Pray for the Welfare of the City
by Pastor Greg Hoffmann
Based on Jeremiah 29:4-11.
When was the last time you stood on a mountain and watched the sunrise or a sunset? Or been away from city lights on a cloudless, moonless night and marveled at the stars? Or stood in a forest and marveled at the beauty of the trees and been enveloped in a sense of wonder at the centuries of life around you?
In such awe-inspiring moments we don’t usually analyze what is going on. We don’t ask, “How is it that my eyes are seeing this? How does my eye function? What is the relationship between the retina and the optic nerve, and how does this light get to my brain to form this image?” No, we take in the whole picture. When we are caught up in the beauty of a moment we don’t get bogged down in the analytical details. But of course, there is a time for analysis.
When it comes to praying for the needs of the world (beyond individual prayer concerns) we often get stuck at the general picture stage, paralyzed by the question, “Where do I begin?” But just as the ecosystem of a forest can be broken down and addressed individually; just as the wonder of sight and the mechanics of the human eye can be broken down into its various parts; just as the solar system can be seen in its smaller parts, so society can be examined in its various parts.
Some may ask, “Why should we be concerned to pray? What difference does it make?” And so, enter Jeremiah, a prophet to Judah in the 7th and 6th centuries B.C. For at least three decades, Jeremiah had warned the people of Judah about the coming exile in Babylon and declared the Word of God that it would last 70 years. In Jeremiah 29, the prophet is writing to the people taken into exile (writing after 586 B.C.), addressing their struggle. False prophets were telling the displaced exiles that this would not last long. But the Lord had a different word. We read in Jeremiah 29:4-6:
This is what the Lord Almighty, the God of Israel, says to all those I carried into exile from Jerusalem to Babylon: “Build houses and settle down; plant gardens and eat what they produce. Marry and have sons and daughters; find wives for your sons and give your daughters in marriage, so that they too may have sons and daughters. Increase in number there; do not decrease.”

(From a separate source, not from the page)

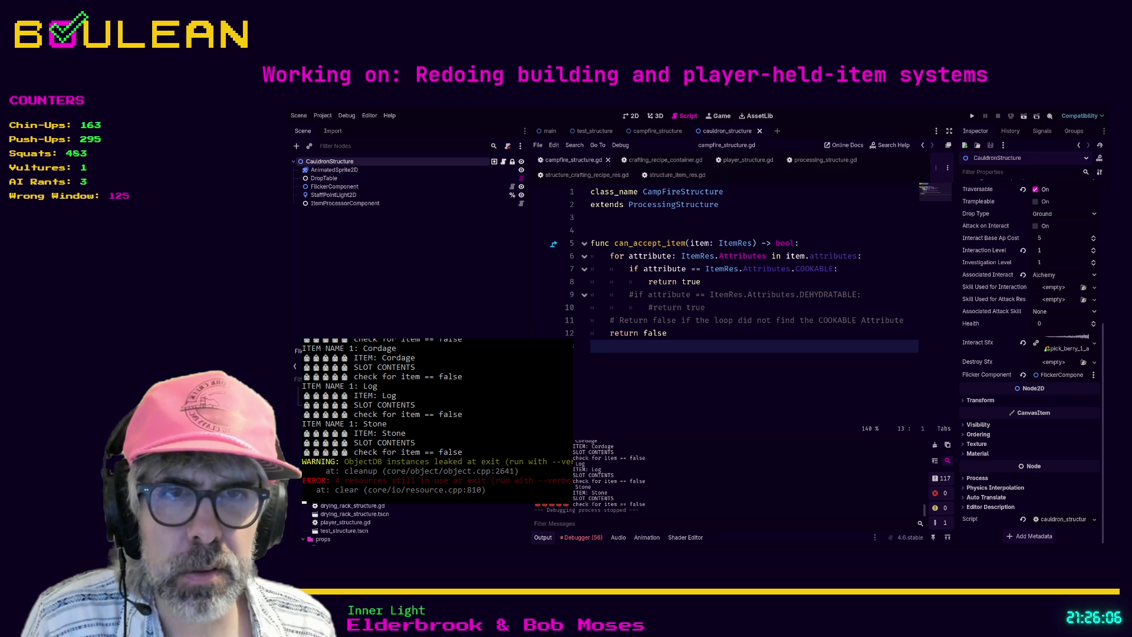
{"action": "key", "text": "ctrl+shift+Tab"}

The Lord instructed them to build a strong community in Babylon, to settle in, for it would be 70 years—longer than the normal human lifespan of that day.
Verse 7 is a good prayer focus for our day: “Also, seek the peace and prosperity of the city to which I have carried you into exile. Pray to the Lord for it, because if it prospers, you too will prosper.” The phrase, “peace and prosperity” is an attempt to translate the single Hebrew word Shalom. Shalom is well-being, wholeness in every aspect of life. It means completeness, soundness/safety, welfare, health, prosperity in working the land, quiet, tranquility, contentment and friendship, peace with God in a covenant relationship and peace from war – it is an all-encompassing word. Shalom describes “one who has, or has been provided, what is needed to be whole and complete.”
The exiles were in a hostile situation and yet God directed them to pray for their city’s welfare. So, today we are to pray for our city’s (nation’s) shalom. Especially in these chaotic times, may our eyes be open to see God moving in our day to bring deliverance – SHALOM.